# [THINGS TO DO]
**A.** Please translate this sentence from the music reissue roundup into Spanish: "It comes with notes by the lovely Pete Paphides too, which has got to be a boon for any discerning purchaser."
**B.** Retype the stretch of the music reissue roundup that begins with the words containing "Another super collection" and ends with "any discerning purchaser.".
**C.** Extend the music reissue roundup with new writing that picks up after its final sentence.

# [EXCERPTED PASSAGE]
*-*-*
Tina Turner’s catalogue is having a bit of moment, as her 1986 album Break Every Rule is being reissued and expanded on 3CD/2DVD set, or if that’s a little too much, there’s a more concise 2CD offering as well as a 1LP. The follow-up to the rather ace Private Dancer, it wasn’t as hit-packed shall we say, but she was on phenomenal form in general even if the eight(!) tracks that were released as singles would do well in a round of Pointless. She also brought along songwriting and input from Eric Clapton, David Bowie, Bryan Adams, Mark Knopfler, Phil Collins and Steve Winwood as most albums in 1986 seemed to feature them all or a variation thereof. Alongside the remastered album comes B-sides, remixes etc and the third CD features – it says here – her Guinness World Record performance in front of over 180,000 fans at the Maracanã in Rio de Janeiro, which also makes up one of the DVDs, and the other DVD is a live show from Camden Palace and videos of the singles.
Fancy a career round-up of the fantastic That Petrol Emotion? Of course you do. Entitled Every Future Has A Beginning: An Anthology 1984 – 1994, it is a 7CD set featuring their five studio albums (Manic Pop Thrill, Babble, End Of The Millennium, Psychosis Blues, Chemicrazy and Fireproof plus B-sides, live gear, demos, sessions and remixes (including a blinding Boy’s Own reswizz of Abandon) this, astonishingly, is the first time someone’s gone to the effort to compile the band’s work into a lovingly put together package. It’s bloody wonderful, that’s what it is.
Another super collection is The Soup Dragons’ Raw TV Products – Singles & Rarities 1985-88. It’s a 1LP burst of be-cardiganed garage indie pop joy featuring Hang Ten!, Soft As Your Face, Head Gone Astray and more numbers that groovers of a certain age would recall catching a glimpse of on the Indie Chart rundown on The Chart Show. It comes with notes by the lovely Pete Paphides too, which has got to be a boon for any discerning purchaser.
*-*-*
# [PROVIDED RECORDS]
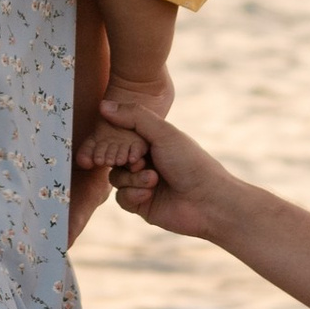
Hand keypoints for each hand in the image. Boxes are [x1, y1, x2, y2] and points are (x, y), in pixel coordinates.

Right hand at [104, 99, 241, 239]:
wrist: (206, 201)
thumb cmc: (189, 162)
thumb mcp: (163, 133)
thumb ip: (134, 116)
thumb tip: (103, 104)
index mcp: (152, 141)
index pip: (122, 135)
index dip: (119, 140)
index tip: (131, 144)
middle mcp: (146, 161)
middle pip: (115, 158)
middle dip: (125, 162)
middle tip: (140, 162)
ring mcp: (142, 182)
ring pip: (116, 178)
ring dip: (132, 179)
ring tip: (153, 180)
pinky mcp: (141, 204)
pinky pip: (121, 198)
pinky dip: (133, 194)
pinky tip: (149, 193)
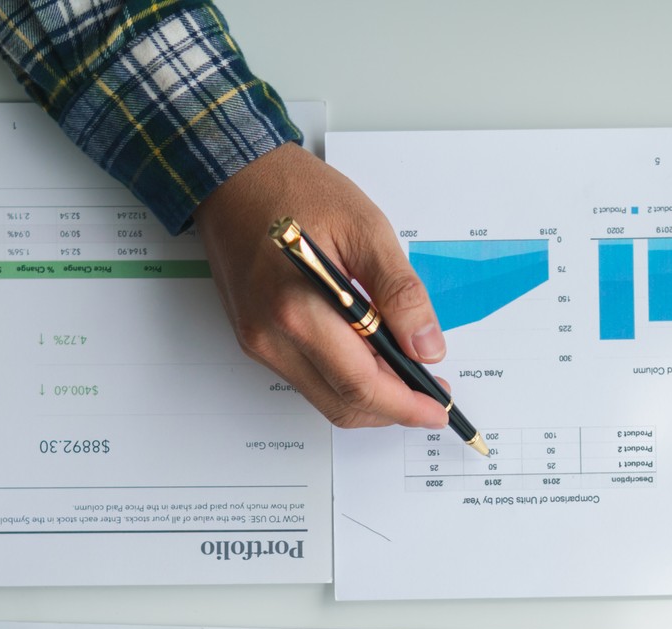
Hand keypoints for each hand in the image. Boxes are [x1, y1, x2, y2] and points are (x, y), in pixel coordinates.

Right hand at [195, 142, 448, 429]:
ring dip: (369, 396)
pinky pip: (307, 377)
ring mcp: (259, 342)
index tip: (438, 408)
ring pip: (325, 397)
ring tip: (404, 370)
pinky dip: (344, 378)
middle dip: (392, 409)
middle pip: (343, 404)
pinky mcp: (255, 338)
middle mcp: (271, 337)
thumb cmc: (295, 190)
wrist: (233, 177)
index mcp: (298, 309)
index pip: (361, 385)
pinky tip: (368, 353)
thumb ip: (400, 292)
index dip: (406, 406)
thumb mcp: (366, 229)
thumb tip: (427, 346)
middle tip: (431, 392)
*-*-*
# [TASK-BY-TASK ANSWERS]
**A.** También incluye notas del encantador Pete Paphides, lo cual tiene que ser una ventaja para cualquier comprador exigente.

**B.**
Another super collection is The Soup Dragons’ Raw TV Products – Singles & Rarities 1985-88. It’s a 1LP burst of be-cardiganed garage indie pop joy featuring Hang Ten!, Soft As Your Face, Head Gone Astray and more numbers that groovers of a certain age would recall catching a glimpse of on the Indie Chart rundown on The Chart Show. It comes with notes by the lovely Pete Paphides too, which has got to be a boon for any discerning purchaser.

**C.**
It’s 30 years since The Cure released Wish, and just by handy coincidence they’ve gone all out with a new reissue to complement their already exemplary reissues. Robert Smith has gone to town on a 3CD/ 2LP deluxe (the vinyl comes in November, alongside a picture disc version for Black Friday Record Store Day), with an amazing 31 extra tracks (24 of which are previously unreleased) of demos, B-sides and tracks from the originally mail order only Lost Wishes cassette (which is also available separately on their site). (It’s all very (brackets) this isn’t it?). Anyway, if you’re a bit of a square and the thought of loads of extra excitement is too much for you, there’s a 1CD option too.
Dark Entries are the one-stop label for fruiting around and general amazingness, and this month – well, the download has been available a little while – they are issuing Forbidden Overture’s Turned On! A bathhouse fantasy from 1982, Turned On was one of many soundtracks by film giant Steve Scott and gay superstar Al Parker. Anyway, after a bit of detective work, the label discovered that Forbidden Overture were basically Man Parrish(!) and Turned On consists of two 27-minute pieces with one passage that, in the words of Scott, “It took us about two weeks to find the right piece for the jockstrap scene. But it’s like anything else—you know when it’s right.” And you can’t argue with that, eh readers?
Another bit of ManDisco joy from Dark Entries comes in the form of Malebox, which is six previously unreleased pumpers from the archives of Patrick Cowley. Recorded from 1979-1981, these numbers take the forms of all of what Cowley was known for, with If You Feel It and Love Me Hot, which were both early Paul Parker demos, among the lowdown dirty disco sleazin’ we know and love. It’s a CD. It’s an LP. It’s bloody essential, and will be released on November 12, the 40th anniversary of Cowley’s tragic early death. Head to Dark Entries’ Bandcamp and scoop it up and eat it, pig.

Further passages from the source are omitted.